[Assigned task]
I would like the records restated word for word, without the pictures.

People photos with keypoints
◆ ◆ ◆ ◆ ◆ ◆ ◆
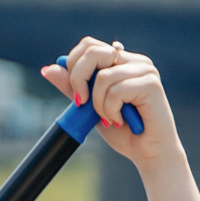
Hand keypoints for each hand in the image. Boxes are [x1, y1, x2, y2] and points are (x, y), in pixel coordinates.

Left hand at [41, 38, 176, 166]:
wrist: (150, 155)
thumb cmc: (124, 132)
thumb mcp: (91, 107)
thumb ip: (73, 87)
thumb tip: (49, 68)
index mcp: (122, 61)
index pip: (89, 45)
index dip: (74, 65)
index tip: (77, 93)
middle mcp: (135, 61)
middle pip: (93, 51)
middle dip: (78, 79)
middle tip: (82, 103)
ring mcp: (145, 70)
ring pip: (102, 77)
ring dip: (98, 105)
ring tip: (110, 119)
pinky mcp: (151, 84)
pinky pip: (115, 91)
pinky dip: (111, 111)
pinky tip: (120, 121)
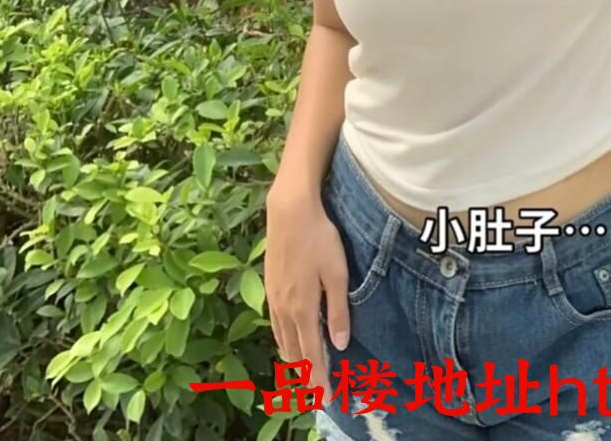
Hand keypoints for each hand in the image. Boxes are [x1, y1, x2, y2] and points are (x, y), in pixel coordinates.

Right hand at [264, 193, 351, 405]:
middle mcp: (284, 309)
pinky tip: (288, 340)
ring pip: (282, 339)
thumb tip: (341, 344)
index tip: (326, 399)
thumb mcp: (337, 272)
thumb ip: (338, 310)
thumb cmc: (319, 239)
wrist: (289, 211)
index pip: (312, 354)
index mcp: (303, 309)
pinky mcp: (269, 287)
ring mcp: (273, 298)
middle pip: (294, 352)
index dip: (318, 378)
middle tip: (316, 393)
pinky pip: (276, 325)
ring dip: (293, 359)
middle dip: (305, 374)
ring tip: (303, 373)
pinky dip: (283, 340)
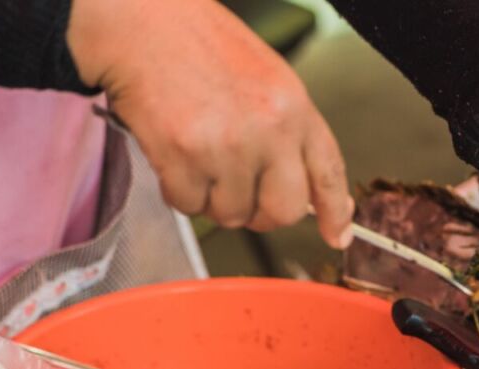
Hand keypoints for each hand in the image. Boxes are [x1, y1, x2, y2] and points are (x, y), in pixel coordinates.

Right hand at [67, 0, 352, 246]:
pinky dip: (178, 190)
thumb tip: (308, 189)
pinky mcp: (184, 155)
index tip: (337, 235)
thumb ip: (290, 133)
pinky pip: (189, 205)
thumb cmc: (199, 46)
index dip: (335, 212)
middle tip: (241, 194)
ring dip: (212, 198)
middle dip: (261, 214)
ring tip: (199, 156)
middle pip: (283, 211)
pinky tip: (174, 155)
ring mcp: (227, 145)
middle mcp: (268, 128)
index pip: (327, 172)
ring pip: (231, 214)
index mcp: (294, 107)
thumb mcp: (267, 81)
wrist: (141, 22)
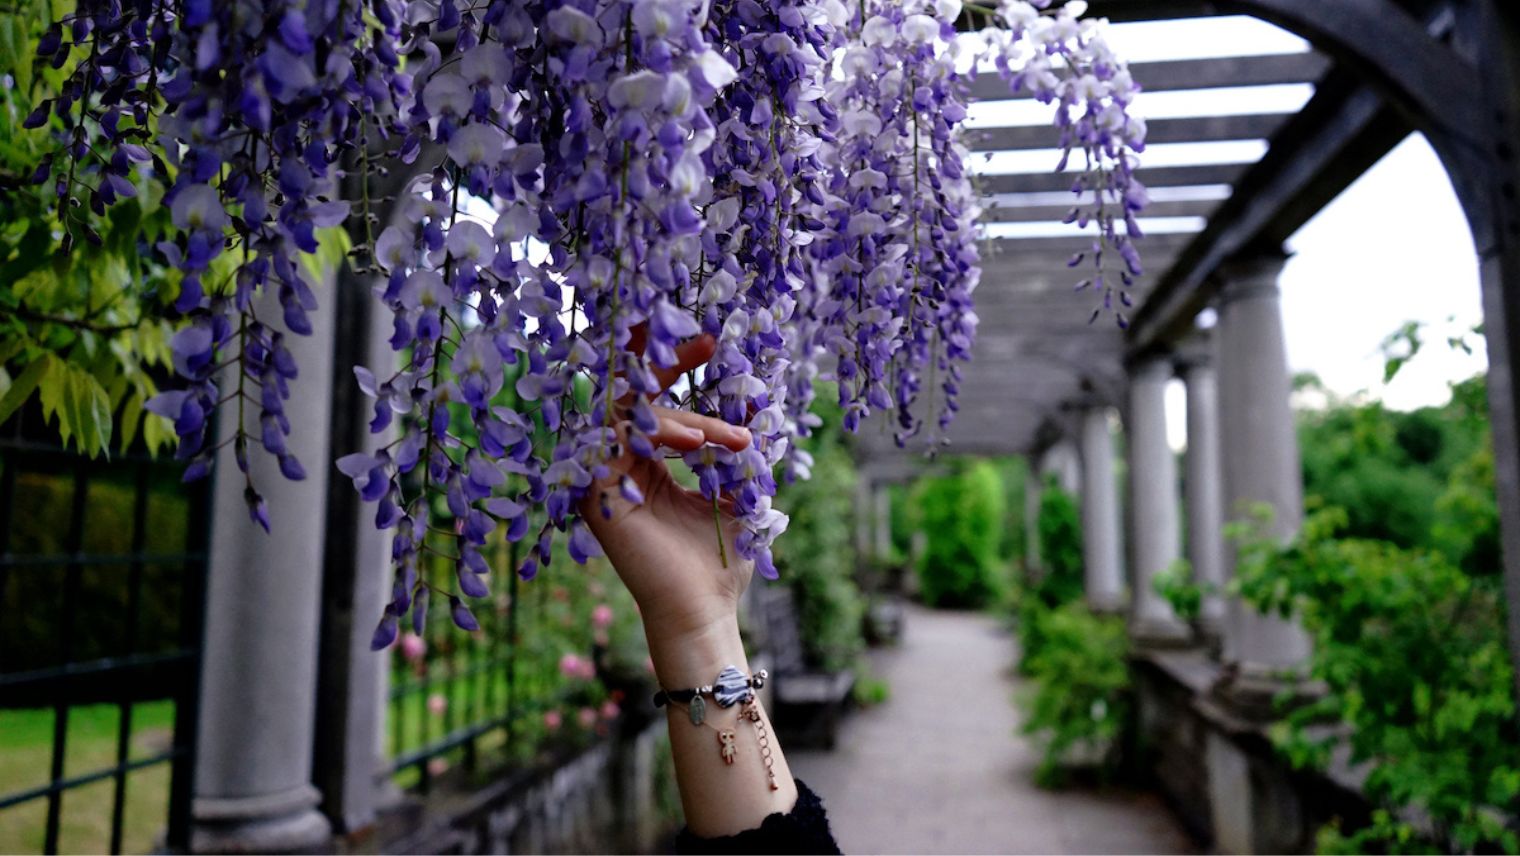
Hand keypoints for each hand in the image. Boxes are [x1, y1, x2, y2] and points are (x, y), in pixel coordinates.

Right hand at [580, 332, 754, 683]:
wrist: (703, 610)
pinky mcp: (596, 491)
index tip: (715, 344)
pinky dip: (660, 432)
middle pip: (631, 392)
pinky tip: (696, 444)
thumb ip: (742, 449)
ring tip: (722, 440)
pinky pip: (620, 440)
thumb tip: (759, 399)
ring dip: (683, 418)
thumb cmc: (720, 561)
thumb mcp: (740, 491)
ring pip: (633, 415)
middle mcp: (619, 464)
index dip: (677, 365)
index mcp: (646, 463)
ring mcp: (604, 476)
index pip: (654, 400)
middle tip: (707, 341)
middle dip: (666, 359)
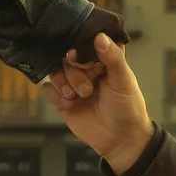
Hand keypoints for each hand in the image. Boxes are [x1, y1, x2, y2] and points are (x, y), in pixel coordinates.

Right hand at [45, 34, 156, 171]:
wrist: (120, 140)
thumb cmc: (127, 109)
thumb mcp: (123, 80)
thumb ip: (113, 57)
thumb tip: (100, 36)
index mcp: (101, 59)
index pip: (82, 43)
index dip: (77, 49)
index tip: (75, 57)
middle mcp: (85, 68)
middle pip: (64, 57)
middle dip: (72, 73)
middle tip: (86, 89)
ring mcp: (72, 83)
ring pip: (53, 71)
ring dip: (62, 83)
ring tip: (75, 97)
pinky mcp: (62, 99)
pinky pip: (47, 90)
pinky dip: (54, 96)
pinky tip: (68, 104)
◆ ◆ ◆ ◆ ◆ ◆ ◆
[The answer]
Hand keypoints for each hand in the image. Boxes are [x1, y1, x2, y2] and points are (x, y), in pixel coordinates.

Left hand at [41, 38, 176, 166]:
wrist: (150, 155)
thumb cmc: (124, 132)
thumb mcp: (91, 107)
thumb ip: (73, 87)
thumb tip: (49, 68)
index mcp: (122, 61)
index pip: (89, 45)
index dip: (74, 65)
index tip: (77, 93)
middle mcp: (135, 61)
middle pip: (93, 51)
middle dip: (78, 79)
middle tip: (82, 103)
ring mcp: (145, 70)
ring pip: (102, 77)
ring dip: (98, 105)
ring tip: (110, 119)
pinky mcp: (151, 84)
pinky pip: (115, 91)
pinky dip: (111, 111)
pinky tip: (120, 121)
Hand keypoints for each hand in the image. Boxes are [x1, y1, x2, y2] and points are (x, y), in pixel coordinates.

Right hand at [264, 193, 351, 405]:
middle mcp: (284, 309)
pinky tip: (288, 340)
ring pip: (282, 339)
thumb tip: (341, 344)
index tip: (326, 399)
thumb mcp: (337, 272)
thumb ip: (338, 310)
thumb cmc: (319, 239)
wrist: (289, 211)
index pip: (312, 354)
index mcp: (303, 309)
pinky mcp: (269, 287)
ring mcp: (273, 298)
middle pip: (294, 352)
index dip: (318, 378)
middle tip: (316, 393)
pinky pip: (276, 325)
ring dip: (293, 359)
middle dip: (305, 374)
ring tip: (303, 373)
pinky dip: (283, 340)
Hand keypoints for each hand in the image. Boxes are [x1, y1, x2, y2] and points are (x, y), in pixel coordinates.

Right hand at [67, 0, 352, 246]:
pinky dip: (178, 190)
thumb tip: (308, 189)
pinky mcp: (184, 155)
index tip: (337, 235)
thumb ip: (290, 133)
pinky pip: (189, 205)
thumb cmc: (199, 46)
index dip: (335, 212)
middle tip: (241, 194)
ring dip: (212, 198)
middle dip: (261, 214)
ring tip: (199, 156)
middle pip: (283, 211)
pinky tip: (174, 155)
ring mcp: (227, 145)
middle mcp: (268, 128)
index pip: (327, 172)
ring pip: (231, 214)
index mcp: (294, 107)
thumb mcp: (267, 81)
wrist: (141, 22)
Hand keypoints for each hand in the image. Boxes are [x1, y1, x2, y2] and points are (x, y), in pixel coordinates.

Right hand at [580, 332, 754, 683]:
wrist: (703, 610)
pinky mcp: (596, 491)
index tip: (715, 344)
pinky dip: (660, 432)
middle pip: (631, 392)
pinky tip: (696, 444)
thumb ip: (742, 449)
ring tip: (722, 440)
pinky pip: (620, 440)
thumb tip: (759, 399)
ring dip: (683, 418)
thumb cmc: (720, 561)
thumb mcp: (740, 491)
ring pip: (633, 415)
middle mcp: (619, 464)
index dip: (677, 365)
index mcp: (646, 463)
ring mcp: (604, 476)
index pip: (654, 400)
middle tip: (707, 341)
middle dip: (666, 359)
Hand keypoints for each hand in the image. Boxes are [x1, y1, x2, y2] and points are (x, y), in pixel coordinates.

Right hand at [45, 34, 156, 171]:
wrist: (120, 140)
thumb cmc: (127, 109)
thumb mcp: (123, 80)
thumb ip: (113, 57)
thumb tip: (100, 36)
index mcp: (101, 59)
index pip: (82, 43)
index dip: (77, 49)
index tip: (75, 57)
middle mcp: (85, 68)
middle pip: (64, 57)
middle dip: (72, 73)
middle tip: (86, 89)
ring mcp: (72, 83)
ring pip: (53, 71)
ring dip: (62, 83)
ring tip: (75, 97)
pinky mcp: (62, 99)
pinky pip: (47, 90)
pinky dip: (54, 96)
pinky tip: (68, 104)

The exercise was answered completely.